-- YOUR OBJECTIVE --
Write out, from the entries below, exactly the lines that run between the lines holding "4/1/2015 2:05 PM" and "Both forms of", inclusive, and stop there.

-- RECORDS FOR PROCESSING --
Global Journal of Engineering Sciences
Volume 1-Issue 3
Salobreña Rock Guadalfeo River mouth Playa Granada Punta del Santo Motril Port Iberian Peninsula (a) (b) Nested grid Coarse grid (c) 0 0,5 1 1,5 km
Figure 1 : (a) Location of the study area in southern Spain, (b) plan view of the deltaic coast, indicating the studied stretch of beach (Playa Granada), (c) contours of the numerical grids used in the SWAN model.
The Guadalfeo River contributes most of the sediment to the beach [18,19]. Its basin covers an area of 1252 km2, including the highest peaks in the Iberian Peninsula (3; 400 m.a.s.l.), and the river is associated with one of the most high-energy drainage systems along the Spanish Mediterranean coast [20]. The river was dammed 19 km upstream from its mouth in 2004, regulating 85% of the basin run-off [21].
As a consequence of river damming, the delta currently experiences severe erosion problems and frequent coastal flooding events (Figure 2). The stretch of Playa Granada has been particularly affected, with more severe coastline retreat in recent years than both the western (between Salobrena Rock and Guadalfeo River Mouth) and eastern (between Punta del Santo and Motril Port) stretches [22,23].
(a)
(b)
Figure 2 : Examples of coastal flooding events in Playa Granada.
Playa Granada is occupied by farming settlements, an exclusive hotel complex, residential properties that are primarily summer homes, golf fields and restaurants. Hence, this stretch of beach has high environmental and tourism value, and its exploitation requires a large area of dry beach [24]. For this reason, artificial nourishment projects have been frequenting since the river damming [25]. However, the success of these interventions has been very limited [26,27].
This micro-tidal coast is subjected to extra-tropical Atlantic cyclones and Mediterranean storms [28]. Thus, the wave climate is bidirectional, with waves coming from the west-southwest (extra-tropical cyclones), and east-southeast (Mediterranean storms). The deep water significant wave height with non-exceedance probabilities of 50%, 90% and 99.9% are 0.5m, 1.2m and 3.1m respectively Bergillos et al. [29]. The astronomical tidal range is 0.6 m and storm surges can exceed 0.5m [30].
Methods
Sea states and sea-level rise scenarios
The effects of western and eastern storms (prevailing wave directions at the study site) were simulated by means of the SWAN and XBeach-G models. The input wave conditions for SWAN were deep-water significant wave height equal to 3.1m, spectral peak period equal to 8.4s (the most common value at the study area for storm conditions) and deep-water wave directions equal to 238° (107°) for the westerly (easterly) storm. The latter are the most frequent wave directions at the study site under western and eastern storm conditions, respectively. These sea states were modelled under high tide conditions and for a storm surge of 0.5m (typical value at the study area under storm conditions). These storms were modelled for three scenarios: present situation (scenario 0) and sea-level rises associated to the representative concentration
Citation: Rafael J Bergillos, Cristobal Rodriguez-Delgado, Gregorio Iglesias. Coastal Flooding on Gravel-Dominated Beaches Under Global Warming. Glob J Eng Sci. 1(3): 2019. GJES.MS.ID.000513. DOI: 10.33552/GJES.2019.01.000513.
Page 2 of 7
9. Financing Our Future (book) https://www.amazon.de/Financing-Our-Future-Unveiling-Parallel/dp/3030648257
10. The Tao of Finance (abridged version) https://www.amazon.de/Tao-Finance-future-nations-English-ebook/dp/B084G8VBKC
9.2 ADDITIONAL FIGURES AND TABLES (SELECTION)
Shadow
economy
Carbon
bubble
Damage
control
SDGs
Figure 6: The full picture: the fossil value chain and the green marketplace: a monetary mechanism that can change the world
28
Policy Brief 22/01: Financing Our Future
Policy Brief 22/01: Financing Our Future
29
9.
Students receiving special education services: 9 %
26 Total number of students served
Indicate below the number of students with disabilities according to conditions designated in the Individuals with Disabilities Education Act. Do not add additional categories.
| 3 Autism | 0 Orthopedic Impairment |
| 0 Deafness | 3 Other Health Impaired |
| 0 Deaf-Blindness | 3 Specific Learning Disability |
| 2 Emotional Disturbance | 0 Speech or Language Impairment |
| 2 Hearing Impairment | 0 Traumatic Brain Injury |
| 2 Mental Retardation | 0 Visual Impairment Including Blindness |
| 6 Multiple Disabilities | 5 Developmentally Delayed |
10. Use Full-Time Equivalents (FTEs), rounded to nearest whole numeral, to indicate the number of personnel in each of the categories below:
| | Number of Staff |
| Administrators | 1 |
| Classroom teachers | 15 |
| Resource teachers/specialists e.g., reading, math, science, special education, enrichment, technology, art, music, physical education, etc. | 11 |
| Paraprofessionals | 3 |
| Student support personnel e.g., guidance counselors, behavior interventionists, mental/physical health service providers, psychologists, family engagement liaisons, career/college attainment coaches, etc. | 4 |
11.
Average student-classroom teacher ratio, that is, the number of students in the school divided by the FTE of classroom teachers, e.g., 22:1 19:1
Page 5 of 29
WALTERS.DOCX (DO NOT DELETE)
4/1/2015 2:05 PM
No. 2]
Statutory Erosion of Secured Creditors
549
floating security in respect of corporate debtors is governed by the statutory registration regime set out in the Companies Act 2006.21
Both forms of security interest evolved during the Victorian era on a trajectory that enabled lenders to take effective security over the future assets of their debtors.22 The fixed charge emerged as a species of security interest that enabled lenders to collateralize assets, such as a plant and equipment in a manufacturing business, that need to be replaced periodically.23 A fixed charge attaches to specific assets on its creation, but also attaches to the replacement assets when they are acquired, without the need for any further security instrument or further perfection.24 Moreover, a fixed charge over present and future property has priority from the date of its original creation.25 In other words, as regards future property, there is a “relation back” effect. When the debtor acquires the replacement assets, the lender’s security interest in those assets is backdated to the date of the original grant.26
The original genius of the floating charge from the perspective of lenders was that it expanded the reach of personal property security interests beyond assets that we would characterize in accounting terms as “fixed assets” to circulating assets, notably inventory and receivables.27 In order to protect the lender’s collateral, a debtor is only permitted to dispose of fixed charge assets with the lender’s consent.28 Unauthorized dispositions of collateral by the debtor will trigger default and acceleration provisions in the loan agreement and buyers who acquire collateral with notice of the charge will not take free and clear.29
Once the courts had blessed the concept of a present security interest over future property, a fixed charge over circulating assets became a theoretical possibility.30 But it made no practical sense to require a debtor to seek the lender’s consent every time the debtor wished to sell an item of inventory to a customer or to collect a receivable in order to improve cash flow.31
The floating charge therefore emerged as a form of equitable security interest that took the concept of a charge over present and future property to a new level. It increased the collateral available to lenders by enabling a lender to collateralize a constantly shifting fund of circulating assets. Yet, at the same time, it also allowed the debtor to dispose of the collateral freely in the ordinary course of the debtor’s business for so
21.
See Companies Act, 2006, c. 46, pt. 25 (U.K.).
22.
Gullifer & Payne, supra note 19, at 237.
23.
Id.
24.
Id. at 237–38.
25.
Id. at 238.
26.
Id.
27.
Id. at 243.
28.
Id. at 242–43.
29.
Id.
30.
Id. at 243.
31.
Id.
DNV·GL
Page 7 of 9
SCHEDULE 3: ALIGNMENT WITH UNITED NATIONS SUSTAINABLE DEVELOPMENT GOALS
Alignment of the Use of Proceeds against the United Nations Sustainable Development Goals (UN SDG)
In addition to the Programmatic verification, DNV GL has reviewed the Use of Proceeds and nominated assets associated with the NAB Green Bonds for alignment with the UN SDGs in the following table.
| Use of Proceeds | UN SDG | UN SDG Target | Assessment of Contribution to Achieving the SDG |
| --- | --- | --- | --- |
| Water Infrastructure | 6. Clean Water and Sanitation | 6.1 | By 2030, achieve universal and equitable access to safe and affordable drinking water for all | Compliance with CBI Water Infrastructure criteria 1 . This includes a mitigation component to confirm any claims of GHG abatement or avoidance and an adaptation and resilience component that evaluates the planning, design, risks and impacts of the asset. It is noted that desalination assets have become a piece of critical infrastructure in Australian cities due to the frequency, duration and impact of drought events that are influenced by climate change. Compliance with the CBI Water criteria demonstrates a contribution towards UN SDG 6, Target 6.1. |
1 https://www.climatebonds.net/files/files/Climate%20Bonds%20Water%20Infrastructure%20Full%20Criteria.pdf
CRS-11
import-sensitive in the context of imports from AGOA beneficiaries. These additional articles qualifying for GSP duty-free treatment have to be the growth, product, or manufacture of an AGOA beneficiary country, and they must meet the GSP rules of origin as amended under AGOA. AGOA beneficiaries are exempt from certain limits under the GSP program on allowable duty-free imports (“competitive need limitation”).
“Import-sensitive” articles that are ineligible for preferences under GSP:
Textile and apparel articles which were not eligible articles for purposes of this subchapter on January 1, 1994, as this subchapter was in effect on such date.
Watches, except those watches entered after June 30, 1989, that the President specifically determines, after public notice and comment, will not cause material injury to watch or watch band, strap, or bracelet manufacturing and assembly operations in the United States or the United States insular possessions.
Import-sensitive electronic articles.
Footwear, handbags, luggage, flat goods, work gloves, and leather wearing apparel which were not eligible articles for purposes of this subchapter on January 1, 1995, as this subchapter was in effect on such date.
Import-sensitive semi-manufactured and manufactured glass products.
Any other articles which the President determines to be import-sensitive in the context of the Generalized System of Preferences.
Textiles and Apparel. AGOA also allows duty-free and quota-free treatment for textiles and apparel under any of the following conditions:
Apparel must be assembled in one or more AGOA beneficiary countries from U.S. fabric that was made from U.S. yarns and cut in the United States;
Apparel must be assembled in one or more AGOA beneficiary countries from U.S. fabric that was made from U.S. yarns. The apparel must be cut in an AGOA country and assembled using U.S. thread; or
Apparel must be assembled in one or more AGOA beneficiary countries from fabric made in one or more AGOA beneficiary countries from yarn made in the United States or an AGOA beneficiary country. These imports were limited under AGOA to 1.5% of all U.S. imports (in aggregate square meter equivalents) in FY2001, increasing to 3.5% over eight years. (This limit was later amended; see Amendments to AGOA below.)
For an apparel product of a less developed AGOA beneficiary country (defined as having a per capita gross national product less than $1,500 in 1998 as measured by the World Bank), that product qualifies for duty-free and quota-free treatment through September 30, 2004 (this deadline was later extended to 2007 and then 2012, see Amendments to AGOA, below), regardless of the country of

-- SOLUTION TO THIS PROBLEM --
4/1/2015 2:05 PM
No. 2]
Statutory Erosion of Secured Creditors
549
floating security in respect of corporate debtors is governed by the statutory registration regime set out in the Companies Act 2006.21
Both forms of security interest evolved during the Victorian era on a trajectory that enabled lenders to take effective security over the future assets of their debtors.22 The fixed charge emerged as a species of security interest that enabled lenders to collateralize assets, such as a plant and equipment in a manufacturing business, that need to be replaced periodically.23 A fixed charge attaches to specific assets on its creation, but also attaches to the replacement assets when they are acquired, without the need for any further security instrument or further perfection.24 Moreover, a fixed charge over present and future property has priority from the date of its original creation.25 In other words, as regards future property, there is a “relation back” effect. When the debtor acquires the replacement assets, the lender’s security interest in those assets is backdated to the date of the original grant.26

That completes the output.